O peso da irrelevância

O café sempre lhe é servido na biblioteca – Biblioteca Medicina Animæ – onde o Velho Ermitânio Prado se encontra enfurnado todas as manhãs quando a empregada chega para arrumação da casa. Ele sempre se acha ali, dobrado sobre algum livro desencravado das entranhas ensombradas de sua coleção de livros e de velhos vinis.

O quadro nunca se modifica. Cofia a barba, inclina-se sobre o texto, passa o polegar lentamente sobre a folha aberta – como se o dedo o guiasse seguro por paisagens longínquas e exóticas. Olha para o alto, toma um trago e queda-se extático como se sorvesse um precioso elixir. Inclina-se com reverência sobre o livro e uma nova cena se inaugura diante de seus olhos cansados. São como cortinas que se abrem e fecham, num espetáculo cujo enredo somente ele é capaz de apreender. Penso que ninguém mais transita por aquelas alameda labirínticas e acidentadas.

Ultimamente, vejo-o abichornado. Implica com detalhes, se aborrece com besteiras, irrita-se por somenos, diz que “anda à matroca, sem rei, nem roque”. Agora deu para reclamar dos gonzos da porta, “rangem de modo pavoroso – trítono é diabolus in musica…”, ranzinza.
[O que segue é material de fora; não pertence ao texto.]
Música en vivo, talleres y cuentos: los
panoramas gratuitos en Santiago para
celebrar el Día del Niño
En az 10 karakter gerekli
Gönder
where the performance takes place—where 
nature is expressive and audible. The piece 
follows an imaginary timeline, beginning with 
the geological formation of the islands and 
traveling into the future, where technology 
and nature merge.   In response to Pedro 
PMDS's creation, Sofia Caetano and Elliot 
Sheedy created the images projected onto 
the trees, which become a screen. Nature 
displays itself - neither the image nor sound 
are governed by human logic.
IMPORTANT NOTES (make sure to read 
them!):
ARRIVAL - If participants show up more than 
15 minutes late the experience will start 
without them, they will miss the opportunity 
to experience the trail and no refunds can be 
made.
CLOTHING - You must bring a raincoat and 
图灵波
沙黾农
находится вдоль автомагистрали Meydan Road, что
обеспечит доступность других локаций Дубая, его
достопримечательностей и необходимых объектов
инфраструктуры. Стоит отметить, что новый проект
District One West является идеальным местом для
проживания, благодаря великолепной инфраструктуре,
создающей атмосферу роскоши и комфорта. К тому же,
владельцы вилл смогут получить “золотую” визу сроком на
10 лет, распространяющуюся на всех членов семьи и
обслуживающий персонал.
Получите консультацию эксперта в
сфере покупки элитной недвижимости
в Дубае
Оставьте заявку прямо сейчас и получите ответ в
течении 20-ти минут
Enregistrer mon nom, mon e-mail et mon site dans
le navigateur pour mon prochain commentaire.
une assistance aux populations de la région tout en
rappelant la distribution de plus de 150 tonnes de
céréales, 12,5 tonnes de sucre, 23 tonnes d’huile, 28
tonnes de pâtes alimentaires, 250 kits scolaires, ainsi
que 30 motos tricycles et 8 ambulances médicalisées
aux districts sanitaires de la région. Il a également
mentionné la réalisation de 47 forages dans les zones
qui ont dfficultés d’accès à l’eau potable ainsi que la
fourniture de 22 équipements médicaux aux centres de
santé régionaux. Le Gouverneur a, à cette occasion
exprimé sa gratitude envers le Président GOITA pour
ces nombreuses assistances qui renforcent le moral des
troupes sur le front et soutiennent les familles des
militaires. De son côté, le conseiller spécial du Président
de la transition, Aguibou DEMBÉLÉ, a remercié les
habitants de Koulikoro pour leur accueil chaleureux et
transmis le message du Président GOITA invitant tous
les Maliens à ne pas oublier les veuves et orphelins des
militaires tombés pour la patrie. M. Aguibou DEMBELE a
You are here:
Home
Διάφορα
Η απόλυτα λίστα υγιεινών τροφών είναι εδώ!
O que mais o perturba, entretanto, é o fato de que as letras parecem se apagar dos velhos alfarrábios. “Esfumam-se, confundem os meus olhos. O vigoroso almagre de iluminuras empalidece em ocres desmaiados; derrui-se o cólofon sobre si mesmo, o cedilha manqueja, os travessões se interditam, os tipos fundem-se e enleiam as serifas aos borrões…”.

Na última quinta-feira eu o encontrei empunhando uma velha lupa toda adornada de madrepérola e prata. Esventrava o trato de um robusto clássico de Direito Privado. Ao me ver, diz com gáudio: “Autêntica Fabergé, pertenceu ao Grande Visconde de Porto Seguro”, referindo-se ao óculo. E logo emenda num resmungo: “as letras se arredam dos fólios, escriba, abrem-se avenidas de alvuras onde pululam fragmentos de pó e cinza de estrelas mortas. Eis que as gloriosas colunas da civilização se precipitam e jazem no abismo informacional. Dataísmo, escriba, fragmentos de sentido, jogam dados no ar, mas Deus não joga dados!”.

Os livros são para ele “os lindes extremos à barbárie que avança como o deserto e liquida o pensamento”. Pergunto-me, o Velho investiga o quê? Quedo-me perplexo, em silêncio, observando a veneração devotada aos velhos livros gentios. O que busca nesta altura da vida? O que anela a boa alma que outrora fora conhecido nos círculos intelectuais da Paulicéia como o Leão do Jockey?

Foram-se os belos restaurantes da cidade, deitaram-se os bulevares aformoseados de resedás, jacarandás, tipuanas, perderam-se na memória paulistana as casas de chá, as sapatarias e chapelarias da Quintino, os pãezinhos da Santa Teresa… Remanesce a Igreja das Almas, onde os velhos paulistanos depositam piedosamente sua memória em oferenda aos bons santos.

Parece que finalmente a modernidade o apaga – ao Velho e aos seus livros. Ele próprio se esboroa em estilhas de sentido. Pinça aqui e acolá um provérbio, um brocardo latino (que já ninguém atina), empunha-os e se lança invectivando a choldra alienada. Entretanto, eis uma luta inglória, sem sentido, fadada ao fracasso.

Dr. Ermitânio Prado, o velho Leão do Jockey, pobre ancião letrado; eis o lente que sucumbe sob cãs, suporta o opróbrio de seus pares, sustenta o peso da irrelevância.